Saved data entries:
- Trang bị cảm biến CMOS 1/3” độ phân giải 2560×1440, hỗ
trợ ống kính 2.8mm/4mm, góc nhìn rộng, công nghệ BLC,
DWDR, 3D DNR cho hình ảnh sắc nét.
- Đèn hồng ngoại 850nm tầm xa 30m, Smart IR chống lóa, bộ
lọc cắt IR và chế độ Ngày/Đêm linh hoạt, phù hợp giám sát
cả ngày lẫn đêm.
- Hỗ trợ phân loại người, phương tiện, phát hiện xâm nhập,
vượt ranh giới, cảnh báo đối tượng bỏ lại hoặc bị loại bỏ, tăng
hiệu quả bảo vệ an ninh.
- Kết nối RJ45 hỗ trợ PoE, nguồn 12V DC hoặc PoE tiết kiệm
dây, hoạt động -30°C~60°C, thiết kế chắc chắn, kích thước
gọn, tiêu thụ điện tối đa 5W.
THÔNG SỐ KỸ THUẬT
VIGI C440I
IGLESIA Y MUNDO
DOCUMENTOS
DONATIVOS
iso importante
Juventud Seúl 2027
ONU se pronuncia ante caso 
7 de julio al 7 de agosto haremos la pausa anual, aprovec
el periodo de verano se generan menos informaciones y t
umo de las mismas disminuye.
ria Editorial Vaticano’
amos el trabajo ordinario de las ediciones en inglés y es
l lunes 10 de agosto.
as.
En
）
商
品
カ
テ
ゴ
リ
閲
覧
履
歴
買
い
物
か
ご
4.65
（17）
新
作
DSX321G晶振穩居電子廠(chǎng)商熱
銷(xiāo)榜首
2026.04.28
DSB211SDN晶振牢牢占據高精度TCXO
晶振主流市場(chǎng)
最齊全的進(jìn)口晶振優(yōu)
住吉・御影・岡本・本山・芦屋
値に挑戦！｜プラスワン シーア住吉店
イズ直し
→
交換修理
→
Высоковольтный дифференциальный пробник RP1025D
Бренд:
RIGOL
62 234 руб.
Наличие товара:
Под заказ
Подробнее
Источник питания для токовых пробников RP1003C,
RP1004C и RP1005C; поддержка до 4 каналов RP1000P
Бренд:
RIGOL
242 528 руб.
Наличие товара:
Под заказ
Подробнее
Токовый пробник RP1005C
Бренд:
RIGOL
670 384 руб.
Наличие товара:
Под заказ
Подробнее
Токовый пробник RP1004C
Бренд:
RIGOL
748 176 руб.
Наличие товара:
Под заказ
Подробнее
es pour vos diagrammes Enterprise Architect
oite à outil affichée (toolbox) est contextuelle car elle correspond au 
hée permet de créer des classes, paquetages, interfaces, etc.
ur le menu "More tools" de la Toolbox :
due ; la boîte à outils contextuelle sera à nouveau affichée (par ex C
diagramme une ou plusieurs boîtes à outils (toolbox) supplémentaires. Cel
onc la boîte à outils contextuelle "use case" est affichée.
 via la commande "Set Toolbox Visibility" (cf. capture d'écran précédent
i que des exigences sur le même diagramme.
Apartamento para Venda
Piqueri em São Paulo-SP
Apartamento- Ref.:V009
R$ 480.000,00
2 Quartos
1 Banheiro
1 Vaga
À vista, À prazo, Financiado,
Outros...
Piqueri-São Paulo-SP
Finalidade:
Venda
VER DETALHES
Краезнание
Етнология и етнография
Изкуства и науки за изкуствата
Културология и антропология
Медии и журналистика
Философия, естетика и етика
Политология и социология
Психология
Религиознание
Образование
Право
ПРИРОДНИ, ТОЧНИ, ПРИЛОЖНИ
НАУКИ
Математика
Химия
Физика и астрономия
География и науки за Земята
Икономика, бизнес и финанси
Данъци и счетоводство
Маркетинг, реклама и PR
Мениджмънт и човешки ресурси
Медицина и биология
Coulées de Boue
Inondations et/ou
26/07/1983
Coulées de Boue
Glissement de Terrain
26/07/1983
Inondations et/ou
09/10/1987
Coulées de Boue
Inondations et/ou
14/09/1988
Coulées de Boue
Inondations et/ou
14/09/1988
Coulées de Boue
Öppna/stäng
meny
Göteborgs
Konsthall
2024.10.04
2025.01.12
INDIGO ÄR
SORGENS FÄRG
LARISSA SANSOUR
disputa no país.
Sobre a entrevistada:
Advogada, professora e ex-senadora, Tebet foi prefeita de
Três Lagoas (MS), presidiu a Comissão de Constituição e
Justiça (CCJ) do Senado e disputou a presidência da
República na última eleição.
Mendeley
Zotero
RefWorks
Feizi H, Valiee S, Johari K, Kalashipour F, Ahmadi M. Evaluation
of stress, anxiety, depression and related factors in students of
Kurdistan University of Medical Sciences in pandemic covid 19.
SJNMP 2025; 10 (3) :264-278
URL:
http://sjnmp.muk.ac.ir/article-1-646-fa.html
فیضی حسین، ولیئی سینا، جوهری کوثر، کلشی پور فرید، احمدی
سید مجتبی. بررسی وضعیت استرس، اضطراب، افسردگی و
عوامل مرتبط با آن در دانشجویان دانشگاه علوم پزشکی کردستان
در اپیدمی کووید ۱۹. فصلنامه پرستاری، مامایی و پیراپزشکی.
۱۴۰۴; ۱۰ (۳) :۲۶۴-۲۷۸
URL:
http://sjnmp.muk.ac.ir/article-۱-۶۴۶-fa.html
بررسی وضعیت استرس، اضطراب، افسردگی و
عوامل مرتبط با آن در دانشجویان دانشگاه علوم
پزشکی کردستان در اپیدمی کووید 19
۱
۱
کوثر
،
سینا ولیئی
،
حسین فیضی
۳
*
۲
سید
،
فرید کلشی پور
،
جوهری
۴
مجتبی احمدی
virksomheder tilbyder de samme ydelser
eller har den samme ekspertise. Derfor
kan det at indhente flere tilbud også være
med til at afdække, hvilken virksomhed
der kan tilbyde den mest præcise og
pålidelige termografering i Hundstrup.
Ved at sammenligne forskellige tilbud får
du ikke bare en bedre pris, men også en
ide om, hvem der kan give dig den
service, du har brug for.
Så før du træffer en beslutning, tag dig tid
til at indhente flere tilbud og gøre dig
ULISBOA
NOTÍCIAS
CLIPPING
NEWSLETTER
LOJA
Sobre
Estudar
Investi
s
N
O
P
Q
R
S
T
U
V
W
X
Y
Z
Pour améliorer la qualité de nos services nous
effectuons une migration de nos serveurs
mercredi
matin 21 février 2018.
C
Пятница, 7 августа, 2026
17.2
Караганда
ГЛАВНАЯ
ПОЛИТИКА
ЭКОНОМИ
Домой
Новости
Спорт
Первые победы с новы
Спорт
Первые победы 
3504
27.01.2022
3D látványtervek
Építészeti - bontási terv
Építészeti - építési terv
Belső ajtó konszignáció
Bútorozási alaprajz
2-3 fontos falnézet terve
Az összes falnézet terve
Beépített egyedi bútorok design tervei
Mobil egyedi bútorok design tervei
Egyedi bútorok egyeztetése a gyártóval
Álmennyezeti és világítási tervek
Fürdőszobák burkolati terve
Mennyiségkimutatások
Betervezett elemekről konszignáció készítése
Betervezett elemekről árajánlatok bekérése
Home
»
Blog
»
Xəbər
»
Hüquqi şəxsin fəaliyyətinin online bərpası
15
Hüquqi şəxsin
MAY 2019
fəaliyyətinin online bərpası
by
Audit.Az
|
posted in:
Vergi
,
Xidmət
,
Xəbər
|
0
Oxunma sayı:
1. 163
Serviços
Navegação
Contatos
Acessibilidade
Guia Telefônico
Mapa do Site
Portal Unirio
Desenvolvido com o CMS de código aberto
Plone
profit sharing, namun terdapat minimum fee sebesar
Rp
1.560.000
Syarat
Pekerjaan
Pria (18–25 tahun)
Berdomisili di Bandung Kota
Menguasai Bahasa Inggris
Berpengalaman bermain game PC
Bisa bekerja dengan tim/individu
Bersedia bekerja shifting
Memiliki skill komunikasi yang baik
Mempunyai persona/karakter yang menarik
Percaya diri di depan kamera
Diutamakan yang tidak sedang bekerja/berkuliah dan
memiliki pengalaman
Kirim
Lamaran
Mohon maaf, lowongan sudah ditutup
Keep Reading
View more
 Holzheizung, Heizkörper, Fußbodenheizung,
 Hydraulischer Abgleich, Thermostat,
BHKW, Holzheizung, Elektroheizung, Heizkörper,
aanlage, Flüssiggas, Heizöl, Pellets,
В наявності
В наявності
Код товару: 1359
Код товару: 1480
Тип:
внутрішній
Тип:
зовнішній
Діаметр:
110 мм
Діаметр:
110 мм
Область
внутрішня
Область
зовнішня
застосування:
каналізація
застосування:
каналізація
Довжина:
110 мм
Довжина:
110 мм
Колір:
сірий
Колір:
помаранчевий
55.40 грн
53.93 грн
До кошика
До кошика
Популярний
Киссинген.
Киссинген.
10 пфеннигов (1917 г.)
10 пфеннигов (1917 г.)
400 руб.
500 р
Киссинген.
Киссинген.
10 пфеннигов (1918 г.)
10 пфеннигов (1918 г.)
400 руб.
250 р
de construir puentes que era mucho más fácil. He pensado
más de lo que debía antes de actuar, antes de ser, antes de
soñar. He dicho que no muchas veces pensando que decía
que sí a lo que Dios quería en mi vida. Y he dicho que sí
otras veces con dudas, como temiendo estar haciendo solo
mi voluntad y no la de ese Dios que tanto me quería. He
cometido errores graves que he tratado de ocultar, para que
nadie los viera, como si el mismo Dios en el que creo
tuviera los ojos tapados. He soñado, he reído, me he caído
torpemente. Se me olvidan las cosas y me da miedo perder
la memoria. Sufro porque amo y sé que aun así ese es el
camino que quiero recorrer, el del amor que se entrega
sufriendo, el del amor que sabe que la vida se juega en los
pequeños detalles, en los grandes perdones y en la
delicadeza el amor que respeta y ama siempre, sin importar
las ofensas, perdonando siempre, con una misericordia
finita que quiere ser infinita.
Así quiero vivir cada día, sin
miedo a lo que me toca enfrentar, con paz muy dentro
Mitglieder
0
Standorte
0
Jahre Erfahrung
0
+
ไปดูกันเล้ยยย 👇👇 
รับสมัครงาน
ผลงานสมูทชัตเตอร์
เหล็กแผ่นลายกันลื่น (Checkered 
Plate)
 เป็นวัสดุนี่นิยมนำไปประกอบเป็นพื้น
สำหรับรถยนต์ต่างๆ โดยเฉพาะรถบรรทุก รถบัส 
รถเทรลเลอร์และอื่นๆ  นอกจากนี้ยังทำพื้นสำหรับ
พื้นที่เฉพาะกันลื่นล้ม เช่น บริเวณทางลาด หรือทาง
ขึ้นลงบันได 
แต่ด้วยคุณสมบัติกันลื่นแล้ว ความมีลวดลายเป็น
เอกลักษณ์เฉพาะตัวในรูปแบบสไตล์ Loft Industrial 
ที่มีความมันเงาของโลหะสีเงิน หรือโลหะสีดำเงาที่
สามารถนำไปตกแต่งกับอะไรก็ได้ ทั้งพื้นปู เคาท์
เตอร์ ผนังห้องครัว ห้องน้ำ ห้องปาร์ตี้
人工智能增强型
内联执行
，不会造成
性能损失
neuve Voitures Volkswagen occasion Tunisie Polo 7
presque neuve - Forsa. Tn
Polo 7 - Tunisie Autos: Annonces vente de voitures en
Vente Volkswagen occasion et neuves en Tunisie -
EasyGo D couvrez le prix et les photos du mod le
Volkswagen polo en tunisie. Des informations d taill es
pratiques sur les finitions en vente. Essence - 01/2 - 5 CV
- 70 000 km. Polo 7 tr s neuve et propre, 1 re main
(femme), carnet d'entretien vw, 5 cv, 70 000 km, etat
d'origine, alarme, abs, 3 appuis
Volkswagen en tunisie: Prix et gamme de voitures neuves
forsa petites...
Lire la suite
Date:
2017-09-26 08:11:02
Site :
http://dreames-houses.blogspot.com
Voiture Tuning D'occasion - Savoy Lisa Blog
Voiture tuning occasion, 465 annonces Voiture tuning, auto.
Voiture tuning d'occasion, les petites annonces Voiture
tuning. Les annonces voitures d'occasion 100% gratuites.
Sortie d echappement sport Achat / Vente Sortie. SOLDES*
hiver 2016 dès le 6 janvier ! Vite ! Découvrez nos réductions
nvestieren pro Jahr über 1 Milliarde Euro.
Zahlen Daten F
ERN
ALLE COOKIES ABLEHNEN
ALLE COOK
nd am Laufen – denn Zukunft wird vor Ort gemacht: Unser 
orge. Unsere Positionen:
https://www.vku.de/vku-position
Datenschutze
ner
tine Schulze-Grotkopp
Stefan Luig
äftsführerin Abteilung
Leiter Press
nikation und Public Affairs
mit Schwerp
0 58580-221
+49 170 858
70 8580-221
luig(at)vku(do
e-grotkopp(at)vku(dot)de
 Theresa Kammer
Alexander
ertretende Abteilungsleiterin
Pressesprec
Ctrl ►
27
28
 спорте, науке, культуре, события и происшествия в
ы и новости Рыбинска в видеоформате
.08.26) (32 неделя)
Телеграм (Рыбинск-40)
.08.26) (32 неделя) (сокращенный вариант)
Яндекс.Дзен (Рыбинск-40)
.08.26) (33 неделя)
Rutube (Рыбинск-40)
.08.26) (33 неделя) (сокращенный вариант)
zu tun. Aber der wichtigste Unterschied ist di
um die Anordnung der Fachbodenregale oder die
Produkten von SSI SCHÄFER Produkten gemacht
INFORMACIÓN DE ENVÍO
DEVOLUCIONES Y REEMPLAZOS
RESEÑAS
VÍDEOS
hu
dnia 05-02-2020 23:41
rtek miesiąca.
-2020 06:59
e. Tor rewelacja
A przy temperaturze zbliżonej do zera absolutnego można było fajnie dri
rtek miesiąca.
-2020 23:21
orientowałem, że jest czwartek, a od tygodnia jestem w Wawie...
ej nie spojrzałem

> [Work to be completed]: Rewrite everything in the data, from the very first line down through the line containing "cả ngày lẫn đêm.", as a Markdown table with the columns Row and Line. Number each line in Row, and leave out any blank lines.

> [Answer to this task]:
| Row | Line |
|---|---|
| 1 | - Trang bị cảm biến CMOS 1/3” độ phân giải 2560×1440, hỗ |
| 2 | trợ ống kính 2.8mm/4mm, góc nhìn rộng, công nghệ BLC, |
| 3 | DWDR, 3D DNR cho hình ảnh sắc nét. |
| 4 | - Đèn hồng ngoại 850nm tầm xa 30m, Smart IR chống lóa, bộ |
| 5 | lọc cắt IR và chế độ Ngày/Đêm linh hoạt, phù hợp giám sát |
| 6 | cả ngày lẫn đêm. |